The Data Mining Cloud Framework (DMCF) (Marozzo et al. 2015) is a software system developed at University of Calabria for allowing users to design and execute data analysis workflows on Clouds. DMCF supports a large variety of data analysis processes, including single-task applications, parameter-sweeping applications, and workflow-based applications. A workflow in DMCF can be developed using a visual- or a script-based language. The visual language, called VL4Cloud (Marozzo et al. 2016), is based on a design approach for end users having a limited knowledge of programming paradigms. The script-based language, called JS4Cloud (Marozzo et al. 2015), provides a flexible programming paradigm for skilled users who prefer to code their workflows through scripts.
Other solutions have been created mainly for scientific research purposes, and, for this reason, they are poorly used for developing business applications (e.g., E-Science Central, COMPSs, and Sector/Sphere).

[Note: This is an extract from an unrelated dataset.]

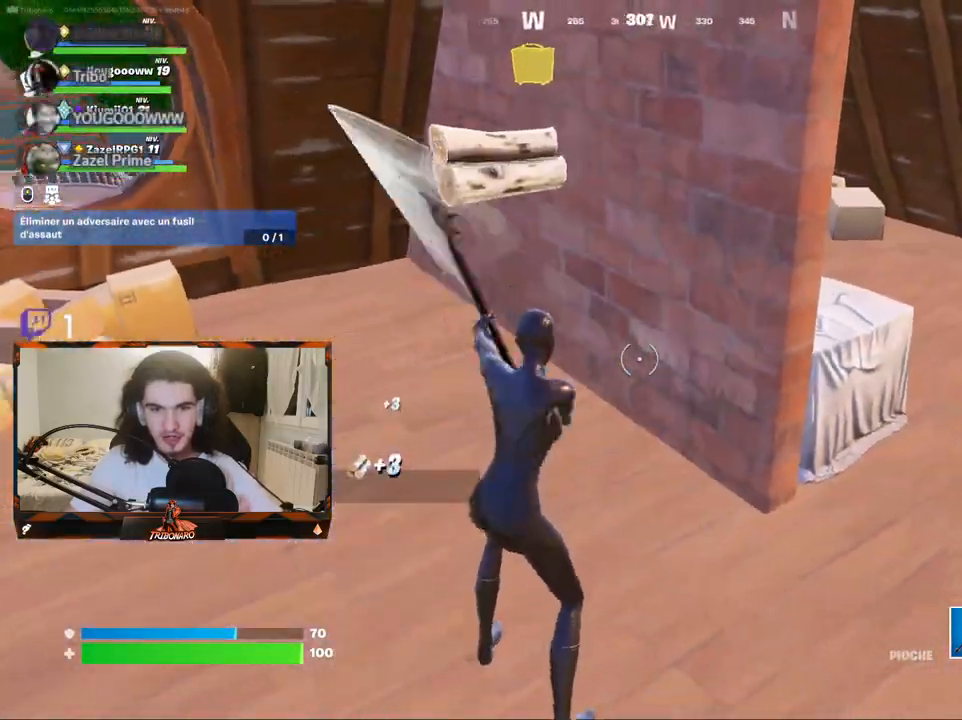
{"keys": ["d", "z"], "mouse": [], "mouse_move": "left", "events": [[100, "z", "down"], [284, "d", "down"]]}
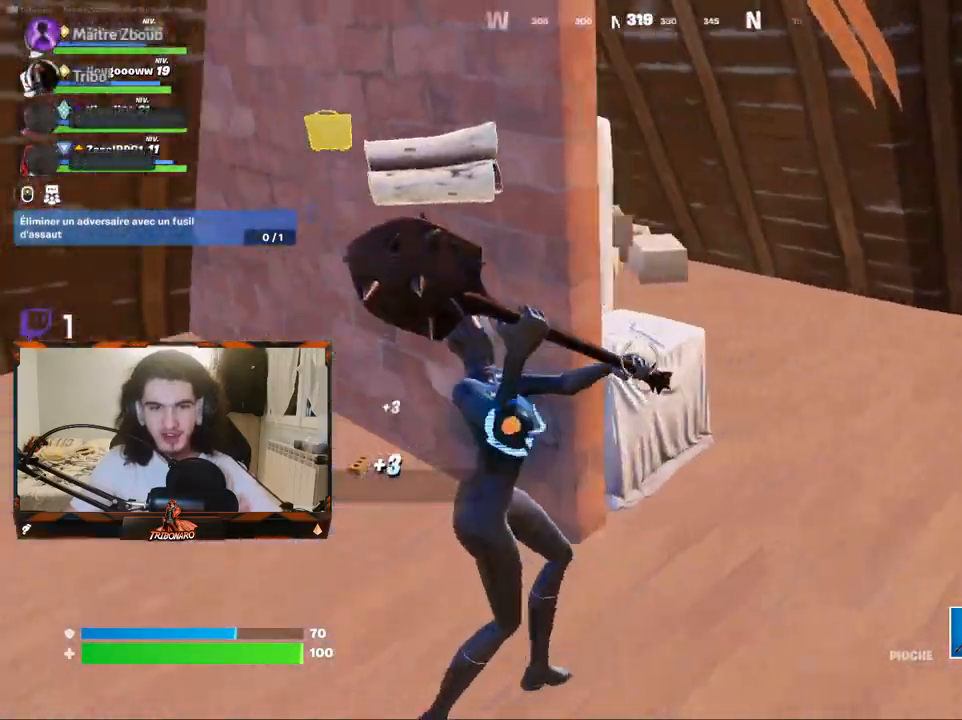
{"keys": ["d"], "mouse": ["left"], "mouse_move": "left", "events": [[117, "mouse_left", "down"], [300, "z", "up"], [400, "d", "up"], [434, "d", "down"]]}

e-Science Central (e-SC) (Hiden et al. 2013) is a Cloud-based system that allows scientists to store, analyze, and share data in the Cloud. It provides a user interface that allows programming visual workflows in any Web browser.
e-SC is commonly used to provide a data analysis back end to stand-alone desktop or Web applications. To this end, the e-SC API provides a set of workflow control methods and data structures. In the current implementation, all the workflow services within a single invocation of a workflow execute on the same Cloud node.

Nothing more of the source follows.